Köln'deki konuşmamda kadınlarımıza camilerin kapısının açık olması gerektiğimi söyledim. Bir hanımefendi bu konudan çok mutlu olduğunu söyledi. Beni ve arkadaşımı Kayseri'de camiye sokmadılar, biz de kapının dışında namazımızı kıldık dedi. Camilere kadınlar giremez diye bir ayet mi var? Ben ne okudum, ne gördüm, ne biliyorum. Artık bu yanlış tabuların yıkılması lazım. Bunu başta Diyanet İşleri Başkanı'nın yürütmesi lazım. Bunları aşacağız. Garip şeylerle karşı karşıya kaldık. Bir Diyanet İşleri Başkan Yardımcımız kadınsa bunları aştık demektir.

Bu ülke baskıların dayanılmaz boyutlara ulaştığı zor dönemleri de unutmamıştır. İmam Hatip okullarının kapısına kilit vurulduğu zamanlara şahit olduk. Başörtüsü taktığı için evlatlarımızın geri çevrildiğini gördük. Milletin inancının bizzat bu ülkenin kimi idarecileri tarafından irtica sayıldığı günleri yaşadık. Güçlü bir iktidar partisi olmamıza rağmen kapatılma ile karşı karşıya kaldık. Gerekçesi neydi? İrtica. Cumhuriyetimizin banisi Gazi Mustafa Kemali'n de istismar edildiği dönemleri yaşadık. Yapanlar kim? Ana muhalefetin menşeinde olanlar.

4 MADDE AYAKTA TUTAR

Nasıl kökleri ile irtibatı kopan bir ağacın ayakta kalması mümkün değilse, din, ahlak, bilim ve adalet bizi ayakta tutan 4 taşıyıcı sütundur. Medeniyet değerleriyle bağı kopan bir milletin ayakta durması imkansızdır. Biz Avrupa'dan, Afrika'ya kadar cenk meydanlarını Allah Allah nidaları ile inletmiş bir milletiz. En zor zamanlar bile ezanımıza, mukaddes kitabımıza sahip çıktık.

YANLIŞ GİDEN BİR ŞEYLER VAR

Yeni iletişim araçlarının gündelik hayatımızın merkezine oturduğu bir garip dönemin içindeyiz. Modernleşme dini hassasiyetlerimizin örselenmesine sebep oluyor. Gençlerimizin ayakları gün geçtikçe camilerden çekiliyor. Şayet gençler yaşadıkları savrulmaların çözümlerini camilerde değil başka yerlerde arıyorlarsa ortada yanlış giden bir şeyler vardır.

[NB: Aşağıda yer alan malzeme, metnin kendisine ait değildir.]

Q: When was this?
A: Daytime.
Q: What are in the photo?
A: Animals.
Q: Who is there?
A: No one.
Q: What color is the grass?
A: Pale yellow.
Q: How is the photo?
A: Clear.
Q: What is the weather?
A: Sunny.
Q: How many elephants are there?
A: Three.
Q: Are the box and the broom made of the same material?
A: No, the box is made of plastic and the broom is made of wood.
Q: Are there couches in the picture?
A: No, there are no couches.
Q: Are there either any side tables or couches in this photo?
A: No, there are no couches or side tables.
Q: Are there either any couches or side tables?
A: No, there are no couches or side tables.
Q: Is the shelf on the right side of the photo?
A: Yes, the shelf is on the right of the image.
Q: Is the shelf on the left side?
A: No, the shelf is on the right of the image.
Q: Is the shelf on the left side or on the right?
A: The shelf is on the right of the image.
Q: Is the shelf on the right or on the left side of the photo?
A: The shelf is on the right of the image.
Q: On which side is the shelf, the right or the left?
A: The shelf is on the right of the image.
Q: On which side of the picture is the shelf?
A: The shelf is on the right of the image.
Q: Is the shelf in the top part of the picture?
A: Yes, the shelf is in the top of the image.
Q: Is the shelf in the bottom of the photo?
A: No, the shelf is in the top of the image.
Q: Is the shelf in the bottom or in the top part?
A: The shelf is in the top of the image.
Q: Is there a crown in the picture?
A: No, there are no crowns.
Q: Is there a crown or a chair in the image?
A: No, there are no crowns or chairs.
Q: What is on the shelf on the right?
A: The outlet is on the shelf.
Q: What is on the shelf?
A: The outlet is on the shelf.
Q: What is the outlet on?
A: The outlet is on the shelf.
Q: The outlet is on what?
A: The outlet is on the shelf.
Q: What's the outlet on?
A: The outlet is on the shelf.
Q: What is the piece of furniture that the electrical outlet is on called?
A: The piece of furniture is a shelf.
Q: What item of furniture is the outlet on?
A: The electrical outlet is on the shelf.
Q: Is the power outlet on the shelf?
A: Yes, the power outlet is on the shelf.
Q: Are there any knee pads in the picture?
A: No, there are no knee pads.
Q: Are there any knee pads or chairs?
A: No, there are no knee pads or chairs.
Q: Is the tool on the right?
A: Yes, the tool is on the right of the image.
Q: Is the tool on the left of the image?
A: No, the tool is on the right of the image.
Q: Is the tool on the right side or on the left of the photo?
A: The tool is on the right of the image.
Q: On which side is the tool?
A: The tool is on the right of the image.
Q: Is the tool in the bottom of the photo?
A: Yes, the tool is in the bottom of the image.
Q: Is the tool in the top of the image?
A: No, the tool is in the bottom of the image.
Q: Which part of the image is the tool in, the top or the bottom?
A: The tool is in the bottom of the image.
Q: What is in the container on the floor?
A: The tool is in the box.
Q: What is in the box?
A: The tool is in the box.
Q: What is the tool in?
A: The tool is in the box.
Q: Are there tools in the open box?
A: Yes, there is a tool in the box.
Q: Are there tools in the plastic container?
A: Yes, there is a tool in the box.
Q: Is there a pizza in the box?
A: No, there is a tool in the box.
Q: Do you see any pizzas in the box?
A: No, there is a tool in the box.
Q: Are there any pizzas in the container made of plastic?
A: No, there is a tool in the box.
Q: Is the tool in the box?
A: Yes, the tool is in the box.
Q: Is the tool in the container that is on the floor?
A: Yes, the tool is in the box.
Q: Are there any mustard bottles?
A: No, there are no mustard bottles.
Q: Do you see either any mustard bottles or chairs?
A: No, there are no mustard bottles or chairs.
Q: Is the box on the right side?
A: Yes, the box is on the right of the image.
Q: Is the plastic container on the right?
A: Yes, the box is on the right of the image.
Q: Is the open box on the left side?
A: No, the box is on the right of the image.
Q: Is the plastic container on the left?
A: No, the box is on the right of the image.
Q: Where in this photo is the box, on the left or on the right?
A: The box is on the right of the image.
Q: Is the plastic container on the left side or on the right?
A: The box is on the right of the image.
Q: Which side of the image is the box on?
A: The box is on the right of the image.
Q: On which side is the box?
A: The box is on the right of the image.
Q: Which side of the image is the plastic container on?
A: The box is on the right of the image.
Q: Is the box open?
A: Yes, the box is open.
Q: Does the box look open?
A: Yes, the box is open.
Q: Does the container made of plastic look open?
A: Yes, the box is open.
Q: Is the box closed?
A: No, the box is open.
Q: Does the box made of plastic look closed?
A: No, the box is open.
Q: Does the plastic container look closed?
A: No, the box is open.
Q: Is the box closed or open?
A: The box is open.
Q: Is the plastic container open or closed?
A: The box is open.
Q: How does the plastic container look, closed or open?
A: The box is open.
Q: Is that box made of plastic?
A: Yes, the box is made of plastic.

İLGİLİ KURUMLAR BOŞLUKLARI DOLDURMADIĞI İÇİN ÜLKEMİZE SİRAYET ETTİLER

Camiler ilim merkezleridir. Anadolu'da en küçük köylerde dahi cami bulunur. Camiler Yüce Rabbimizin yer yüzündeki tecellisidir. FETÖ ve DEAŞ manevi boşlukların ilgili kurumlar tarafından doldurulmaması nedeniyle ülkemize sirayet etmiştir.

CAMİ MERKEZLİ HAYATI TEŞVİK ETMELİYİZ

Cem olamıyoruz, bir araya gelemiyoruz, ibabetler de toplumu diri tutar, ayakta tutar, canlı tutar. Cami merkezli hayatı teşvik etmek lazım.